The intention to permanently appropriate asset belonging to another:
Article 240 creates trust relationship that requires the trustee to be bound to act for the benefit of another - the owner or any other person specified by the owner. In such a case, the trustee cannot allow any personal interest to conflict with his/her duty to the owner. This is because the trustee is also a fiduciary who is under an obligation to place his/her duty to another ahead of his/her own personal interest as the essential feature of the trust relationship is the vulnerability of the owner in the hands of the trustee who can damage or harm the interests of the owner.
In order to establish criminal liability, the appropriation of assets by the trustee must be without the consent of the owner for this element of the crime to be satisfied. An intention to appropriate the asset as distinct from merely assuming its possession is insufficient. Therefore, if the intention of the trustee was to deprive the true owner of possession for a limited time, breach of trust within the wording of Article 240 is not made out. This view was adopted by the Kuwaiti Cassation Court in the Appeal number 19 of 1992 dated 8 June 1992.
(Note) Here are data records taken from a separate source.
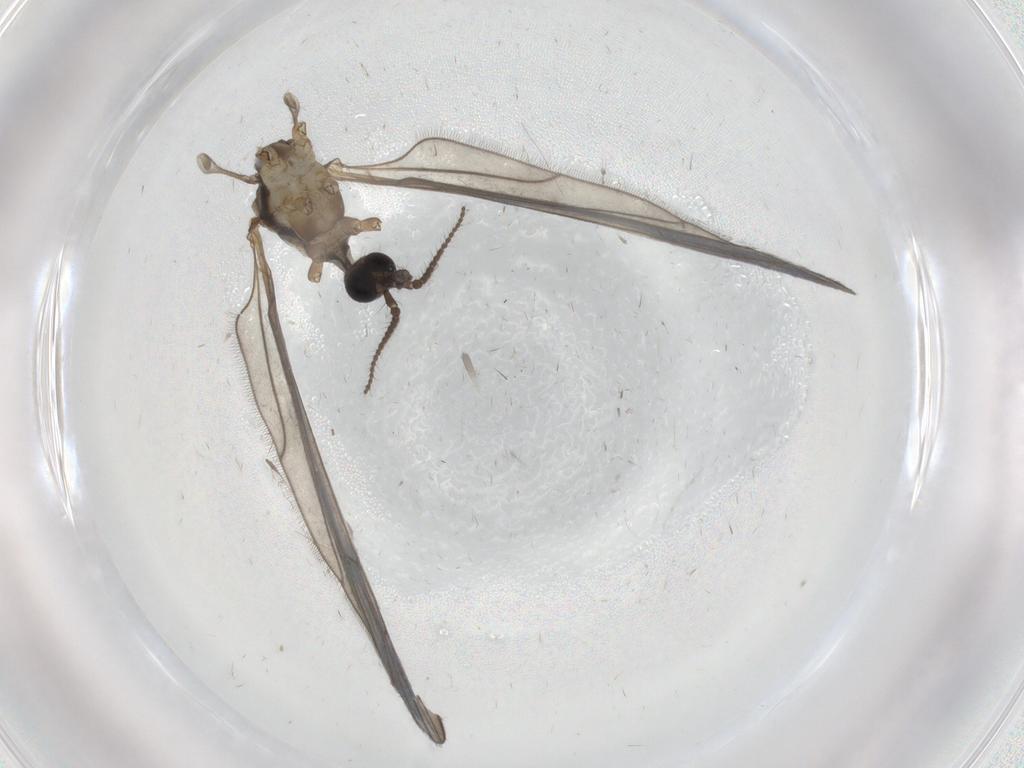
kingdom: Animalia
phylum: Arthropoda
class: Insecta
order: Diptera
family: Limoniidae
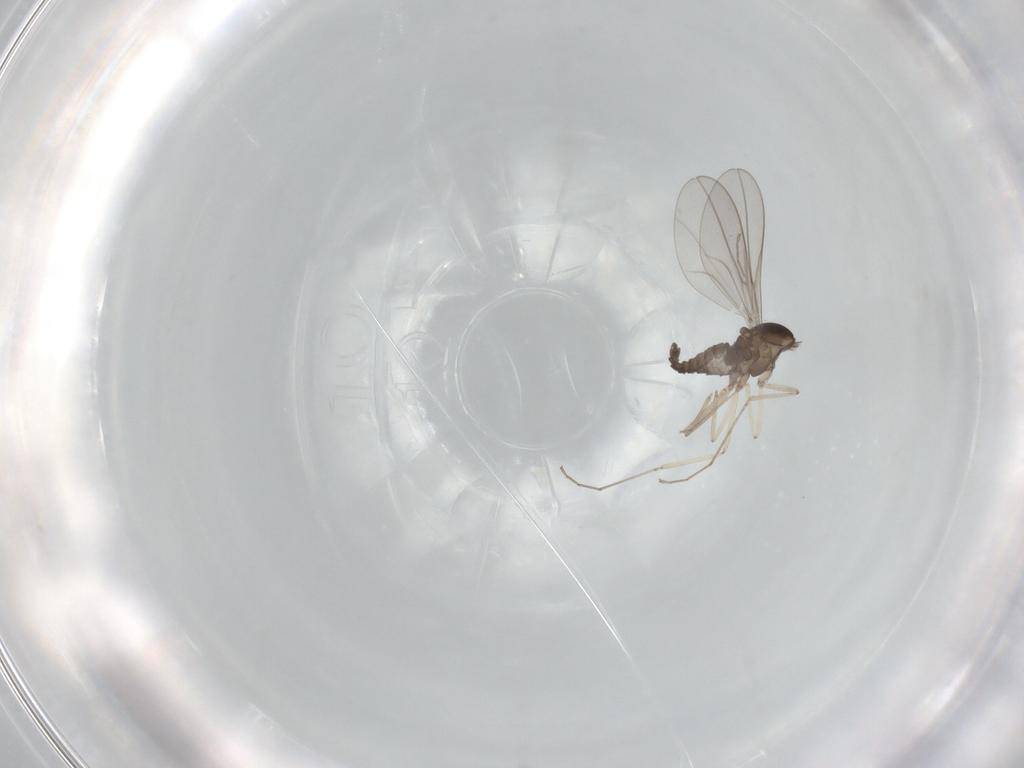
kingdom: Animalia
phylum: Arthropoda
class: Insecta
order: Diptera
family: Cecidomyiidae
Based on the above, the individual would be in breach of his obligation as trustee where he/she appropriates anything forming part of the asset or dealing with it in breach of the confidence reposed in him/her. For instance, a bank teller holds the funds of customers based on trust which requires him/her to preserve the said funds. Where said teller transfers the funds to his/her bank account in circumstances of dishonesty, he/she would be in breach of trust.
Article 240 requires the holder of assets to act for the benefit of the owner in any contract upon which a relationship of trust exists. The trustee should not allow any personal interest to conflict with the duty owed to the owner, or assume permanent entitlement to own the assets. Such an act, coupled with the requisite intention, would amount to breach of trust. In other words, the trustee is under an obligation to place the duty owed duty to the owner ahead of his own personal interest.